_Work to be completed_
Could you repeat the listing below exactly while leaving its pictures behind?

(Provided data Opens)

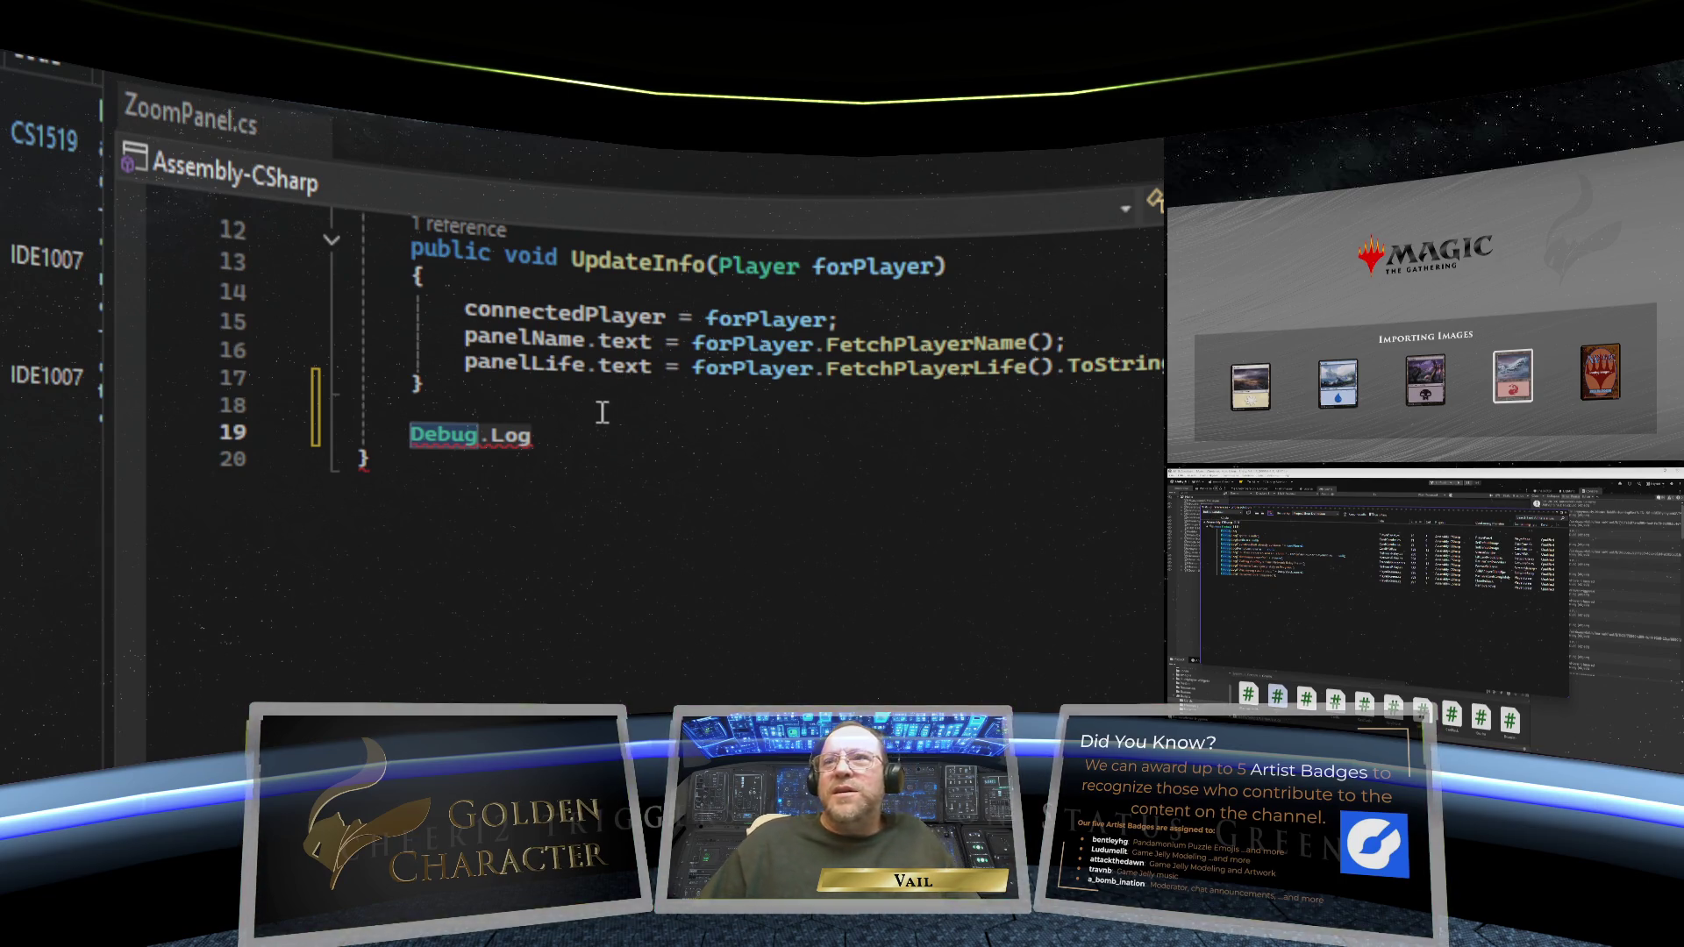
click(540, 438)
drag(540, 438, 289, 421)
- Delete the stray Debug.Log line and the two Debug.Log calls on lines 70–71 in SetDefaultImage
key(BackSpace)
key(BackSpace)
key(BackSpace)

(Provided data Closes)

_Exercise response_
click(540, 438)
drag(540, 438, 289, 421)
- Delete the stray Debug.Log line and the two Debug.Log calls on lines 70–71 in SetDefaultImage
key(BackSpace)
key(BackSpace)
key(BackSpace)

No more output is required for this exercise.